Além de Lottenberg, também discursou Ben Sax, chairman da ADL (Anti-Defamation League), instituição norte-americana à frente de uma espécie de cruzada mundial contra o antissemitismo. Entre outros políticos, estava lá o governador de São Paulo, o bolsonarista Tarcísio de Freitas (Republicanos), babando tabules – e sem ser fustigado pela mídia por tomar partido no conflito.

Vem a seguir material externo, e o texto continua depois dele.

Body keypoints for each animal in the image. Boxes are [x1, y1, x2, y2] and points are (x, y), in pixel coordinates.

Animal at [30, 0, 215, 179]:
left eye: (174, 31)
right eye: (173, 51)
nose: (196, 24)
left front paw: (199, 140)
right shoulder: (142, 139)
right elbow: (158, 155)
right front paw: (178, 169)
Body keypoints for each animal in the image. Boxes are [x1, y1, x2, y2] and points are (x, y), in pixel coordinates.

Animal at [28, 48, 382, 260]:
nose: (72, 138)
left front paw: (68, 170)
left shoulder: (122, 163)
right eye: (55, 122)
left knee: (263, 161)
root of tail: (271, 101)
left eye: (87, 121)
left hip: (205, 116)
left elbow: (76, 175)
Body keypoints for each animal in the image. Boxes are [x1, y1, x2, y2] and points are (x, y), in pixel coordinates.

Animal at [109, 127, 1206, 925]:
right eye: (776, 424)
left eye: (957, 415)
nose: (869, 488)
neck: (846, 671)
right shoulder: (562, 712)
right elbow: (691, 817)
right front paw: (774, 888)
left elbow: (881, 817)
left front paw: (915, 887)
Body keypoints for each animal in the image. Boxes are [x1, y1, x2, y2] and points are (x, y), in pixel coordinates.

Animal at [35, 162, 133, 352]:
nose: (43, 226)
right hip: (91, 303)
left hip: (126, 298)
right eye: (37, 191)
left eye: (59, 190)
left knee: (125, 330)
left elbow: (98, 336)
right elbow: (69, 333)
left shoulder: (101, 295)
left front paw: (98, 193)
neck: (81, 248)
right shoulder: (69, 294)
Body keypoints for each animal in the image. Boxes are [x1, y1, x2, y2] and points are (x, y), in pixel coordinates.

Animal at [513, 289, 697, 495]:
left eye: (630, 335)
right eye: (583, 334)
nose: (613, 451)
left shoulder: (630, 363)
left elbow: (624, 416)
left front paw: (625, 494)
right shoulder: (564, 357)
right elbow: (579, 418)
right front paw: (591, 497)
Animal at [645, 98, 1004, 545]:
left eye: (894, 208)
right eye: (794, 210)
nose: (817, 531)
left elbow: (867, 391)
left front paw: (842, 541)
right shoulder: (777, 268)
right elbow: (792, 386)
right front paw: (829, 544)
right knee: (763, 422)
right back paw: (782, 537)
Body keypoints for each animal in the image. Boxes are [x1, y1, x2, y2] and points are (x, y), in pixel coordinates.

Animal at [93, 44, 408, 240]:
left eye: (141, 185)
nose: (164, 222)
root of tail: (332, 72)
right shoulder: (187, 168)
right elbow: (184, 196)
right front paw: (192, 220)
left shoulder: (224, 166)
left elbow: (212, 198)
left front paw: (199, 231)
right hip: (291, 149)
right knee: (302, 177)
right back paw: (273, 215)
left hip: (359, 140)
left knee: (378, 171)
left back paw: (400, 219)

Cúpula da Conib com o governador Tarcísio de Freitas, de SP, durante convenção. Ao fundo, entre Tarcísio e o vice Bialski, o presidente da Conib, Claudio Lottenberg

O chefe da Conib, Claudio Lottenberg, que também vem a ser presidente do Conselho do Hospital Albert Einstein, referência nacional, e do Instituto Coalizão Saúde, não é uma figura estranha ao clã Bolsonaro. Com a Covid campeando e Bolsonaro fazendo campanha anti-vacinas, foi ele um dos convidados, em abril de 2021, de um jantar com Bolsonaro e a cúpula do governo federal para discutir medidas para amenizar os efeitos da pandemia.

Saiu de lá não defendendo vacinas, mas concordando que o lockdown não deveria ser generalizado e argumentando que “decisões envolvendo a crise gerada pela pandemia não devem ser politizadas”. Na mesma época, em entrevista à Jovem Pan, defendeu maior “aquisição de vacinas pelo setor privado como facilitador”. Para ele, a vacina não é nem privada e nem pública, mesmo naquelas circunstâncias, com a Covid ceifando milhares de vidas.

No começo do seu mandato, Bolsonaro, que, como seus filhos, viu Israel como exemplo de Estado militarizado e belicista dos sonhos, deu um tratamento especial à comunidade judaica e prometeu até levar a embaixada do Brasil para Jerusalém. Era evidente, já na época, que essa aproximação do presidente com o Estado de Israel foi uma tentativa de buscar apoio dos papa-bíblias do eleitorado evangélico. Agora, com o massacre de palestinos em Gaza, Bolsonaro vê, de novo território para pregar no deserto para seus patriotas, com seu filtro para as verdades, usando, como sempre, sem escrúpulos, um assunto grave e complexo – pouco compreendido pela maioria da sociedade.